Dünya genelinde ülkeler toplam 5,5 trilyon doları aşkın kurtarma paketleri açıklamasına rağmen hala kontrol altına alınamayan küresel kriz, başta otomotiv sektörü olmak üzere reel sektörü de etkilemeye başladı.
Küresel krizle baş edebilmek için Amerikan Merkez Bankası (Fed) ve diğer merkez bankaları tarihte görülmemiş şekilde koordineli olarak faizleri düşürürken, AB ve diğer bazı ülkeler bankalardaki mevduat garantisini artırırken, bazıları ise tam güvence getirdi.

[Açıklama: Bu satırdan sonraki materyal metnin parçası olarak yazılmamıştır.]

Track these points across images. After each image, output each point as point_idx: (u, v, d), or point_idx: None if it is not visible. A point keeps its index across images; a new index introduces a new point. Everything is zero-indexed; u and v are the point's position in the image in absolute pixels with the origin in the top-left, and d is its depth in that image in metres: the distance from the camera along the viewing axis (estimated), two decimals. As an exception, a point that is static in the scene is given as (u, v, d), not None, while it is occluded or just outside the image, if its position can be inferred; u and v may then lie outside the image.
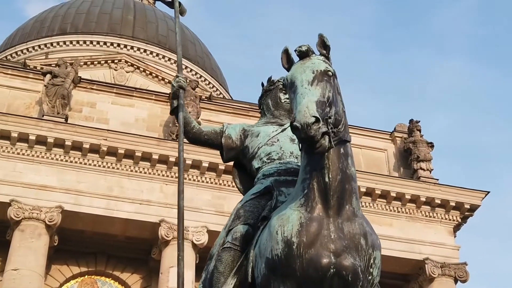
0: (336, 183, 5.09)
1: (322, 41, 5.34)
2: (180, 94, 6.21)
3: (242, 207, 5.81)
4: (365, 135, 25.00)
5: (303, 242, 4.97)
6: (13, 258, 18.67)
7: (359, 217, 5.20)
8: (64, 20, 34.47)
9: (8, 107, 21.60)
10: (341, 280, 4.96)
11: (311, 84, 5.06)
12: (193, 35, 38.41)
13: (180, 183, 5.99)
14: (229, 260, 5.51)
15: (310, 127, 4.73)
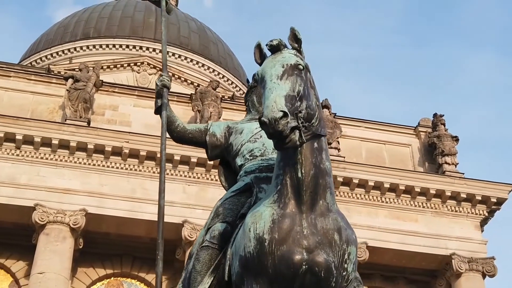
0: (309, 178, 5.01)
1: (294, 34, 5.23)
2: (164, 93, 6.20)
3: (222, 205, 5.77)
4: (389, 131, 24.81)
5: (275, 239, 4.89)
6: (39, 262, 18.88)
7: (333, 212, 5.11)
8: (87, 25, 34.79)
9: (32, 112, 21.83)
10: (313, 277, 4.88)
11: (281, 78, 4.95)
12: (215, 35, 38.48)
13: (162, 182, 6.01)
14: (206, 259, 5.46)
15: (278, 122, 4.63)
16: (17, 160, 20.21)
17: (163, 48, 6.65)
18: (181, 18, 36.86)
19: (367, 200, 22.29)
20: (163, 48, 6.63)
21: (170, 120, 6.24)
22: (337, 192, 21.94)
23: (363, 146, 24.28)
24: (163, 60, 6.58)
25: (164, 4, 6.69)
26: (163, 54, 6.63)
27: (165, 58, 6.61)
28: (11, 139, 20.26)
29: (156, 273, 5.63)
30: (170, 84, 6.29)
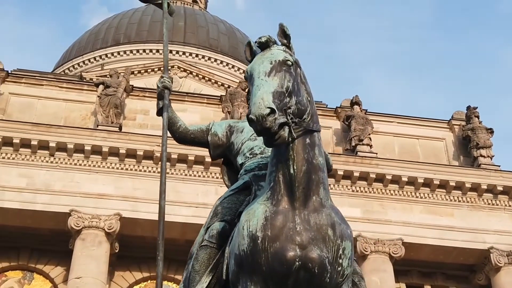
0: (301, 174, 4.96)
1: (282, 30, 5.17)
2: (165, 94, 6.17)
3: (221, 204, 5.74)
4: (422, 125, 24.54)
5: (267, 236, 4.85)
6: (76, 267, 19.10)
7: (327, 207, 5.05)
8: (117, 31, 35.14)
9: (65, 119, 22.11)
10: (307, 273, 4.82)
11: (268, 75, 4.88)
12: (245, 36, 38.52)
13: (162, 183, 6.00)
14: (205, 258, 5.45)
15: (265, 118, 4.57)
16: (52, 167, 20.49)
17: (164, 49, 6.63)
18: (210, 21, 37.00)
19: (402, 196, 22.08)
20: (165, 50, 6.62)
21: (172, 121, 6.23)
22: (370, 188, 21.81)
23: (396, 141, 24.06)
24: (165, 61, 6.57)
25: (166, 6, 6.69)
26: (164, 56, 6.62)
27: (166, 60, 6.59)
28: (45, 147, 20.55)
29: (156, 273, 5.63)
30: (171, 85, 6.27)
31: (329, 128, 23.96)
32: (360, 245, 20.71)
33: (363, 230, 20.98)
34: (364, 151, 22.53)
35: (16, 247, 20.86)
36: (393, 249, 20.87)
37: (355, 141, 22.73)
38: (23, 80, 23.17)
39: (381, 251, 20.77)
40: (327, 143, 23.46)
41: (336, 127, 23.96)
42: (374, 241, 20.83)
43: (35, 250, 20.81)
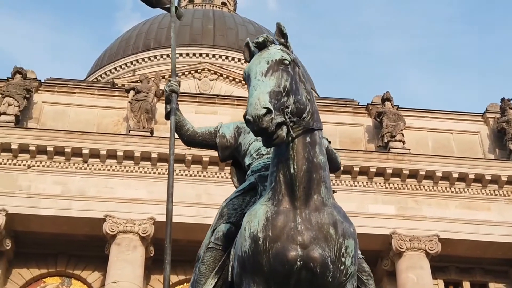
0: (302, 173, 4.93)
1: (280, 29, 5.13)
2: (173, 98, 6.16)
3: (226, 206, 5.72)
4: (455, 119, 24.21)
5: (268, 236, 4.83)
6: (112, 272, 19.29)
7: (328, 206, 5.00)
8: (147, 37, 35.41)
9: (97, 126, 22.34)
10: (309, 273, 4.79)
11: (265, 75, 4.85)
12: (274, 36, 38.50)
13: (170, 186, 5.98)
14: (210, 260, 5.44)
15: (262, 119, 4.55)
16: (86, 174, 20.73)
17: (172, 53, 6.62)
18: (239, 22, 37.04)
19: (436, 192, 21.81)
20: (172, 54, 6.62)
21: (180, 124, 6.22)
22: (404, 185, 21.58)
23: (430, 136, 23.78)
24: (172, 65, 6.57)
25: (174, 10, 6.68)
26: (172, 60, 6.61)
27: (174, 64, 6.59)
28: (78, 154, 20.80)
29: (164, 277, 5.63)
30: (179, 89, 6.26)
31: (361, 125, 23.81)
32: (395, 242, 20.52)
33: (398, 227, 20.79)
34: (397, 147, 22.32)
35: (53, 253, 21.16)
36: (429, 246, 20.63)
37: (387, 137, 22.52)
38: (55, 88, 23.49)
39: (417, 248, 20.54)
40: (359, 141, 23.32)
41: (368, 124, 23.78)
42: (409, 238, 20.62)
43: (72, 256, 21.08)
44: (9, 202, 19.95)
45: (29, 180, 20.46)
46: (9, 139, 20.57)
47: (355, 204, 21.11)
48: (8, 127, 20.92)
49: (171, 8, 6.65)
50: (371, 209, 21.13)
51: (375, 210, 21.11)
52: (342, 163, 20.94)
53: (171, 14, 6.68)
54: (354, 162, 21.45)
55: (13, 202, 20.03)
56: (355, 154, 21.77)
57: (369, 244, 20.97)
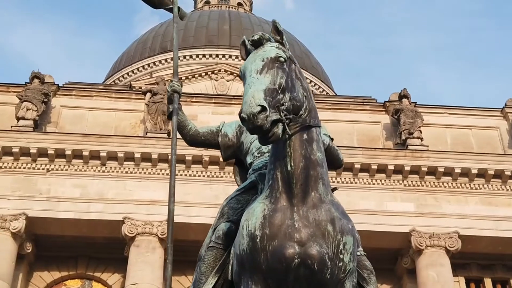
0: (299, 171, 4.92)
1: (275, 27, 5.14)
2: (175, 98, 6.16)
3: (227, 204, 5.72)
4: (474, 115, 23.99)
5: (266, 234, 4.82)
6: (131, 273, 19.38)
7: (326, 203, 4.99)
8: (164, 39, 35.53)
9: (115, 129, 22.45)
10: (307, 270, 4.78)
11: (260, 72, 4.84)
12: (291, 36, 38.45)
13: (171, 187, 5.97)
14: (211, 259, 5.44)
15: (257, 116, 4.55)
16: (104, 176, 20.85)
17: (174, 54, 6.63)
18: (255, 22, 37.04)
19: (455, 188, 21.63)
20: (174, 54, 6.63)
21: (183, 124, 6.23)
22: (423, 182, 21.44)
23: (448, 133, 23.59)
24: (174, 66, 6.57)
25: (177, 11, 6.68)
26: (174, 60, 6.61)
27: (176, 64, 6.58)
28: (96, 157, 20.93)
29: (165, 277, 5.65)
30: (181, 89, 6.26)
31: (378, 123, 23.69)
32: (415, 239, 20.40)
33: (417, 225, 20.66)
34: (415, 144, 22.18)
35: (73, 256, 21.31)
36: (449, 243, 20.47)
37: (405, 134, 22.39)
38: (73, 92, 23.65)
39: (436, 245, 20.39)
40: (377, 139, 23.22)
41: (385, 122, 23.66)
42: (429, 235, 20.47)
43: (92, 259, 21.22)
44: (29, 206, 20.13)
45: (48, 184, 20.63)
46: (28, 143, 20.75)
47: (374, 202, 21.04)
48: (27, 131, 21.10)
49: (173, 9, 6.66)
50: (390, 207, 21.03)
51: (394, 208, 21.00)
52: (360, 161, 20.77)
53: (174, 14, 6.68)
54: (371, 160, 21.36)
55: (33, 205, 20.21)
56: (373, 152, 21.68)
57: (389, 242, 20.92)
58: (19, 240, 20.01)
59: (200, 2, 44.55)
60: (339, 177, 21.22)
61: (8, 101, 22.48)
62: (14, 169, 20.77)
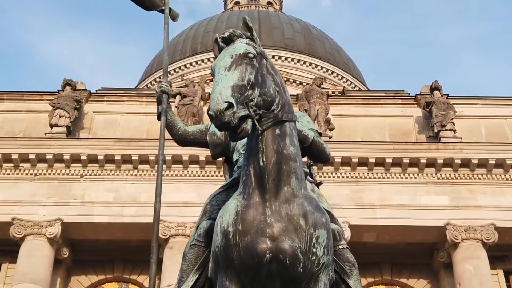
0: (271, 166, 4.93)
1: (245, 23, 5.16)
2: (163, 99, 6.17)
3: (210, 202, 5.73)
4: (508, 105, 23.62)
5: (238, 230, 4.85)
6: (166, 275, 19.51)
7: (299, 197, 4.98)
8: (194, 41, 35.73)
9: (147, 132, 22.63)
10: (279, 264, 4.79)
11: (228, 69, 4.85)
12: (321, 32, 38.31)
13: (158, 186, 5.98)
14: (192, 257, 5.46)
15: (223, 113, 4.55)
16: (136, 180, 21.06)
17: (164, 55, 6.68)
18: (284, 21, 37.00)
19: (491, 180, 21.27)
20: (165, 55, 6.68)
21: (172, 124, 6.25)
22: (456, 174, 21.14)
23: (482, 124, 23.22)
24: (164, 66, 6.62)
25: (168, 12, 6.71)
26: (164, 61, 6.65)
27: (166, 65, 6.63)
28: (128, 161, 21.16)
29: (149, 275, 5.67)
30: (170, 90, 6.28)
31: (410, 116, 23.46)
32: (450, 233, 20.13)
33: (452, 218, 20.39)
34: (448, 136, 21.89)
35: (110, 259, 21.58)
36: (486, 235, 20.15)
37: (438, 127, 22.11)
38: (105, 98, 23.93)
39: (472, 238, 20.09)
40: (410, 132, 22.98)
41: (417, 115, 23.41)
42: (464, 228, 20.18)
43: (128, 262, 21.45)
44: (64, 211, 20.44)
45: (82, 189, 20.92)
46: (61, 150, 21.07)
47: (407, 196, 20.83)
48: (60, 138, 21.43)
49: (165, 10, 6.70)
50: (424, 200, 20.79)
51: (427, 201, 20.75)
52: (391, 156, 20.48)
53: (165, 15, 6.72)
54: (403, 154, 21.14)
55: (68, 211, 20.52)
56: (404, 146, 21.46)
57: (424, 237, 20.71)
58: (56, 245, 20.35)
59: (230, 3, 44.70)
60: (371, 172, 21.07)
61: (42, 109, 22.88)
62: (49, 176, 21.12)
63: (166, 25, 6.76)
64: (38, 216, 20.27)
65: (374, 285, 21.80)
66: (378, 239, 20.94)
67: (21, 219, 20.23)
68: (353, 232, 19.93)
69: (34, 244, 19.97)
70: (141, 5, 6.70)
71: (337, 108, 23.39)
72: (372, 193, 20.85)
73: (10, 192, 20.79)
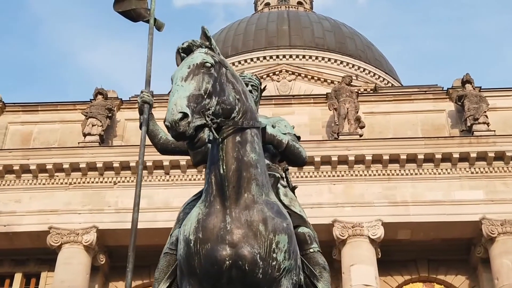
0: (231, 173, 4.98)
1: (204, 33, 5.20)
2: (145, 109, 6.18)
3: (183, 210, 5.76)
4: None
5: (199, 238, 4.90)
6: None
7: (259, 203, 5.00)
8: (225, 44, 35.88)
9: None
10: (239, 271, 4.82)
11: (185, 79, 4.88)
12: (352, 30, 38.12)
13: (136, 196, 5.98)
14: (164, 265, 5.50)
15: (178, 123, 4.59)
16: (168, 185, 21.23)
17: (147, 65, 6.68)
18: (314, 20, 36.92)
19: (526, 172, 20.88)
20: (148, 65, 6.68)
21: (154, 133, 6.28)
22: (491, 168, 20.81)
23: (517, 115, 22.80)
24: (146, 76, 6.62)
25: (153, 22, 6.74)
26: (146, 71, 6.67)
27: (148, 74, 6.63)
28: (159, 166, 21.35)
29: (125, 285, 5.69)
30: (152, 99, 6.30)
31: (443, 111, 23.19)
32: (486, 228, 19.82)
33: (487, 212, 20.08)
34: (481, 130, 21.56)
35: (147, 265, 21.68)
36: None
37: (470, 121, 21.81)
38: (135, 105, 24.17)
39: (509, 232, 19.75)
40: (442, 127, 22.71)
41: (450, 109, 23.13)
42: (500, 222, 19.85)
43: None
44: (99, 218, 20.73)
45: (116, 196, 21.18)
46: (94, 158, 21.37)
47: (441, 192, 20.59)
48: (92, 147, 21.74)
49: (150, 20, 6.75)
50: (458, 196, 20.51)
51: (462, 196, 20.47)
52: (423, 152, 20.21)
53: (149, 26, 6.77)
54: (435, 150, 20.90)
55: (103, 218, 20.80)
56: (436, 141, 21.21)
57: (460, 232, 20.44)
58: (92, 252, 20.65)
59: (260, 4, 44.79)
60: (403, 169, 20.88)
61: (75, 118, 23.23)
62: (83, 184, 21.45)
63: (151, 35, 6.80)
64: (74, 224, 20.62)
65: (411, 283, 21.60)
66: (413, 236, 20.75)
67: (57, 227, 20.60)
68: (386, 230, 19.80)
69: (71, 252, 20.31)
70: (128, 17, 6.77)
71: (368, 106, 23.25)
72: (404, 190, 20.67)
73: (46, 201, 21.18)
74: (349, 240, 19.80)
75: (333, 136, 21.93)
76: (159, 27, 6.80)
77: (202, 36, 5.27)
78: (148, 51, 6.75)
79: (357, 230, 19.80)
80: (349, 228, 19.87)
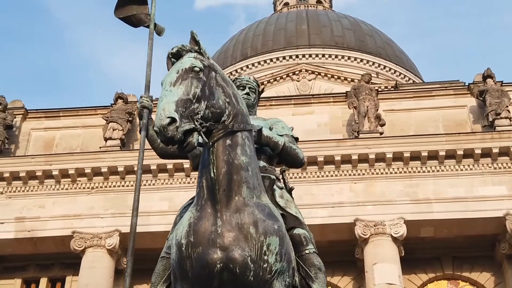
0: (221, 176, 4.99)
1: (193, 37, 5.24)
2: (144, 114, 6.15)
3: (179, 214, 5.78)
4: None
5: (191, 242, 4.92)
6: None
7: (250, 206, 5.01)
8: (244, 45, 35.92)
9: (199, 140, 22.88)
10: (230, 274, 4.83)
11: (174, 84, 4.91)
12: (371, 27, 37.93)
13: (135, 201, 5.95)
14: (160, 269, 5.54)
15: (166, 128, 4.63)
16: (189, 188, 21.23)
17: (147, 70, 6.67)
18: (333, 18, 36.80)
19: (550, 168, 20.59)
20: (147, 70, 6.67)
21: (153, 138, 6.27)
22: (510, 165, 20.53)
23: (541, 109, 22.48)
24: (146, 81, 6.62)
25: (153, 27, 6.75)
26: (146, 76, 6.67)
27: (147, 79, 6.61)
28: (180, 169, 21.44)
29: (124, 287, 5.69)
30: (151, 104, 6.29)
31: (464, 106, 22.97)
32: (510, 223, 19.59)
33: (511, 208, 19.82)
34: (503, 124, 21.32)
35: (170, 267, 21.85)
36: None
37: (492, 116, 21.58)
38: (155, 109, 24.26)
39: (534, 228, 19.50)
40: (464, 123, 22.51)
41: (471, 104, 22.90)
42: (525, 218, 19.60)
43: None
44: (121, 222, 20.82)
45: (138, 200, 21.23)
46: (115, 162, 21.52)
47: (463, 188, 20.40)
48: (114, 151, 21.89)
49: (150, 26, 6.75)
50: (481, 192, 20.29)
51: (485, 192, 20.25)
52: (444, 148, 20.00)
53: (150, 31, 6.77)
54: (457, 146, 20.70)
55: (125, 222, 20.84)
56: (457, 137, 21.00)
57: (483, 229, 20.23)
58: (115, 256, 20.79)
59: (279, 4, 44.77)
60: (424, 166, 20.72)
61: (97, 123, 23.41)
62: (105, 188, 21.61)
63: (151, 40, 6.81)
64: (97, 228, 20.77)
65: (436, 280, 21.42)
66: (436, 234, 20.57)
67: (80, 232, 20.77)
68: (409, 227, 19.65)
69: (95, 256, 20.47)
70: (128, 22, 6.80)
71: (388, 103, 23.12)
72: (426, 187, 20.50)
73: (69, 206, 21.38)
74: (371, 238, 19.69)
75: (353, 135, 21.83)
76: (159, 32, 6.82)
77: (191, 40, 5.31)
78: (148, 56, 6.76)
79: (379, 229, 19.69)
80: (371, 226, 19.76)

Dev ekonomiler ardı ardına resesyona girmeye başlarken, krizle baş edemeyen G-7, Çin, Rusya, Brezilya ve Hindistan başta olmak üzere yükselen piyasaları ve petrol zengini Körfez ülkelerini de çözüm için harekete geçirmeye çalışıyor.
Türkiye'nin de üyesi bulunduğu G-20'yi kriz için daha aktif bir platform haline getirilme, IMF ve Dünya Bankasının krize yönelik yeniden yapılandırılma, G-7'nin genişletilerek G-15'e dönüştürülmesi çabaları da bulunuyor. Kriz, kapitalist dünyanın yıldızlarını da birer birer söndürdü. Bunlar içinde iflas eden Lehman Brothers, devletleştirilen Freddie Mac, Fannie Mae, Washington Mutual, devlet yardımına muhtaç kalan AIG, UBS, RBS, B&B, Hypo Real Estate, Fortis, değerinin çok altında satılan Merrill Lynch, Halifax, değeri 3 milyar dolara düşen General Motors başta geliyor.
Bu arada İzlanda gibi iflas eden devletler de bulunuyor. İzlanda'da devlet ülkenin 3 büyük bankasını kamulaştırdı. 19 milyar dolarlık bir ekonomiye 6-7 milyar dolarlık bir bütçeye sahip 300 bin nüfuslu ülkenin 130-140 milyar dolarlık riskli bankacılık kesimi bulunuyor.